#### [Instruction]
One part of the entries below is wanted: the lines from the one containing "received for the" through the one containing "This press release". Write those out exactly and nothing else.
════════
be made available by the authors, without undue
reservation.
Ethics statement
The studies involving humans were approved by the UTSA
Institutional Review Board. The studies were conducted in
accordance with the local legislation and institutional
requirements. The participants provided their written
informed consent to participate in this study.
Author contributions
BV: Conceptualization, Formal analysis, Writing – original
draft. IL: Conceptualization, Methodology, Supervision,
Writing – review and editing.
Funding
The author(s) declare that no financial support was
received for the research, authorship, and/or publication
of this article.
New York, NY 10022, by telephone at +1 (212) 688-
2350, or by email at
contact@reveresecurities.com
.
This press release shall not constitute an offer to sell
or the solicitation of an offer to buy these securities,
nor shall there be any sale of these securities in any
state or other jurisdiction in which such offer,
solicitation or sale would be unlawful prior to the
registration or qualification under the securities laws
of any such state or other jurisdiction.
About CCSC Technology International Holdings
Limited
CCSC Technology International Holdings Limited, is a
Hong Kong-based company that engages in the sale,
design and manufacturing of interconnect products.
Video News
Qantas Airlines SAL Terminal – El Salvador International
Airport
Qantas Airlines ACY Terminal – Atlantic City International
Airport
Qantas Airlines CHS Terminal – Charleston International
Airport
════════
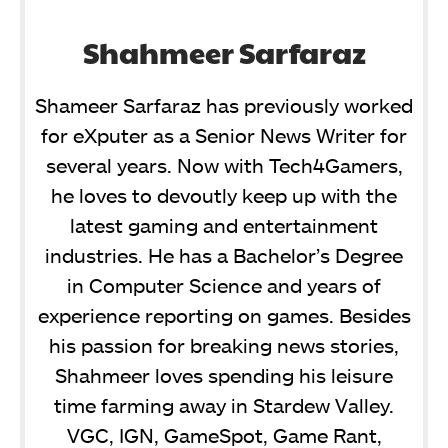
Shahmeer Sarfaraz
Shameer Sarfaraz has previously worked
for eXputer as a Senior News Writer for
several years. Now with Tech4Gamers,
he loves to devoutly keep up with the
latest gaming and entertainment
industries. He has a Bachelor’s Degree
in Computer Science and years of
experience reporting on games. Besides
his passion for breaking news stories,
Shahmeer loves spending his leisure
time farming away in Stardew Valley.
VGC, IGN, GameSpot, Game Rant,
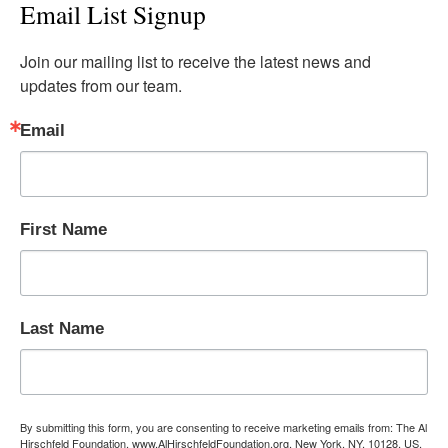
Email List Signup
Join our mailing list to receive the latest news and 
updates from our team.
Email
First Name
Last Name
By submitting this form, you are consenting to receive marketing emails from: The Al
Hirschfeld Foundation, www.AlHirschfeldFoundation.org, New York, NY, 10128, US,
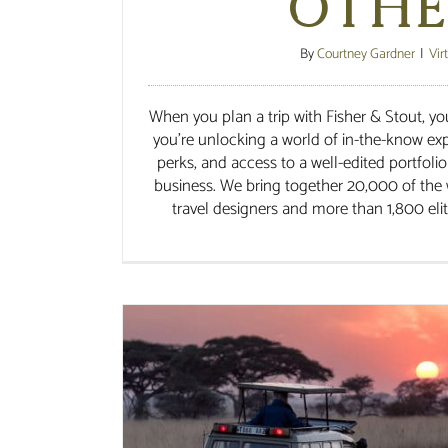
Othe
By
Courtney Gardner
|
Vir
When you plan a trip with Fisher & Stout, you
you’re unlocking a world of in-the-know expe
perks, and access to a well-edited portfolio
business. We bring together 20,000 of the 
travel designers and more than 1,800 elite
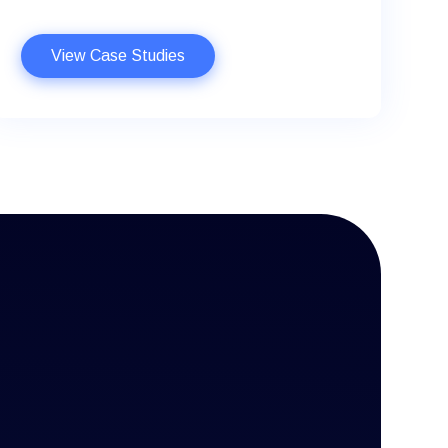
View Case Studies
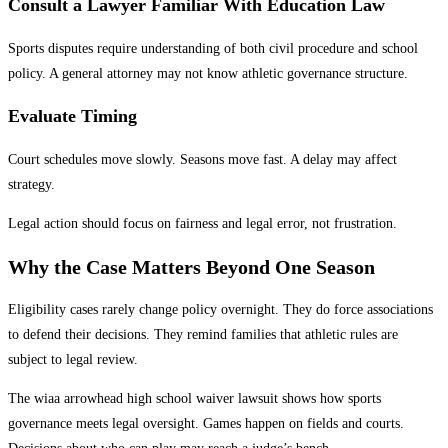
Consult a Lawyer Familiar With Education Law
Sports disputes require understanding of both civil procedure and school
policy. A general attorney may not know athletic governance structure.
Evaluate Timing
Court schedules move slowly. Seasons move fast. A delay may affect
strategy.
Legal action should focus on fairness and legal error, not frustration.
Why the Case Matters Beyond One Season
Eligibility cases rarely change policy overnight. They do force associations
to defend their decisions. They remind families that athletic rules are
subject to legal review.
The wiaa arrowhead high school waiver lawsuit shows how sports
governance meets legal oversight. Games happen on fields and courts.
════════
#### [Reply to the exercise]
received for the research, authorship, and/or publication
of this article.
New York, NY 10022, by telephone at +1 (212) 688-
2350, or by email at
contact@reveresecurities.com
.
This press release shall not constitute an offer to sell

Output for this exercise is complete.